Pakistan seeks acquittal in Daniel Pearl murder case

The Pakistani government has appealed to the Supreme Court to reconsider its decision to release a British-born Islamist and three others convicted of beheading American journalist Daniel Pearl. But expressed “deep concern.”

A three-judge panel on Thursday acquitted Ahmed Omar Saeed Sheikh and three other Islamists convicted of kidnapping and killing a Wall Street Journal reporter in 2002.

The court ordered their immediate release if not required in any other case.

Faisal Siddiqui, a lawyer for the Pearl family, and a public prosecutor said the government had filed a petition in the southern province of Sindh, asking the high court to reconsider its decision.

“We have filed three review petitions,” prosecutor Faiz Shah said, explaining that the petitions seek dismissal and reinstatement of the sheikh’s death sentence.

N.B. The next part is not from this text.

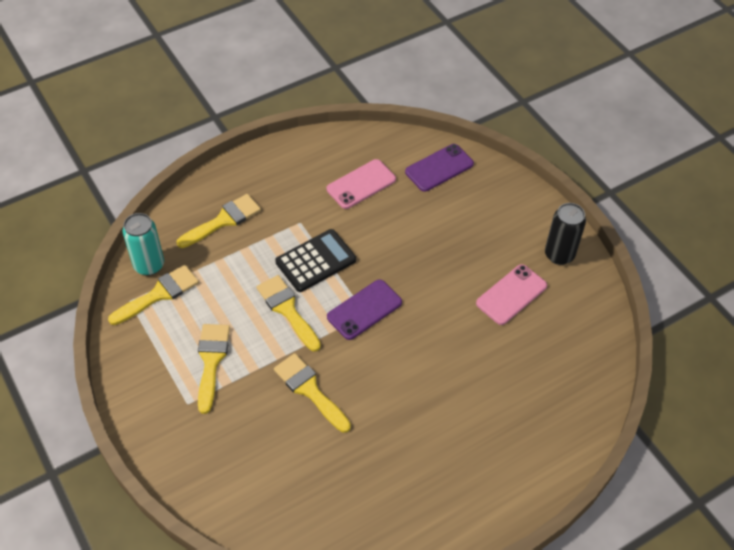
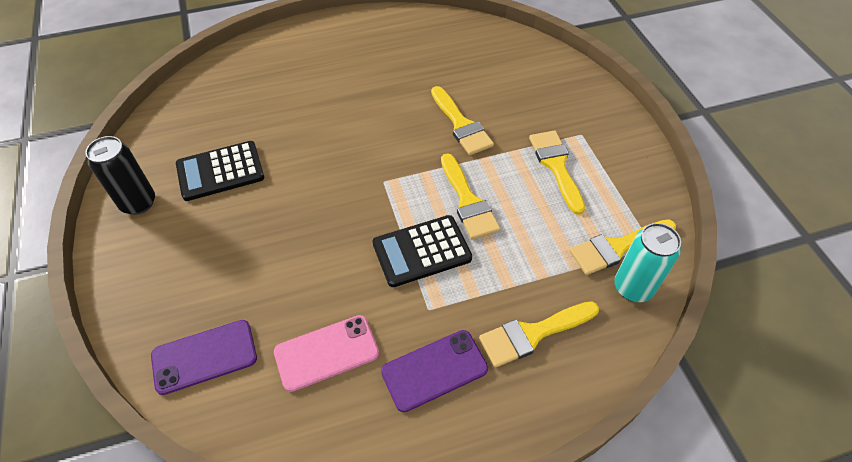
camera: 165 degrees left, 0 degrees up
yellow brush [198,324,230,414] -> yellow brush turned 150 degrees clockwise [529,131,585,215]
purple phone [327,280,402,340] -> purple phone moved to [381,330,488,412]
pink phone [476,264,547,325] -> black calculator [176,141,264,201]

The petition states, “After being displeased and dissatisfied with the decision, the petitioner immediately files a criminal review application for leave to appeal on matters of law, facts and basis.”

Provincial Law Minister Murtaza Wahab said the release orders would stand by regard to the review petition.

“We have not yet received the release orders,” he said, adding that the Islamists were unlikely to be released over the weekend, as court orders were usually sent to prison officials. It takes a few days.

Pearl, 38, was interrogated by Islamist militants in Karachi after the September 11 attacks in the United States when she was abducted. A video of his beheading surfaced weeks later.

His parents expressed shock at the Supreme Court’s decision, which US Secretary of State Anthony Blinken called “victims of terrorism everywhere, including Pakistan.”

Blinken said Washington was ready to prosecute Sheikh in the United States as well.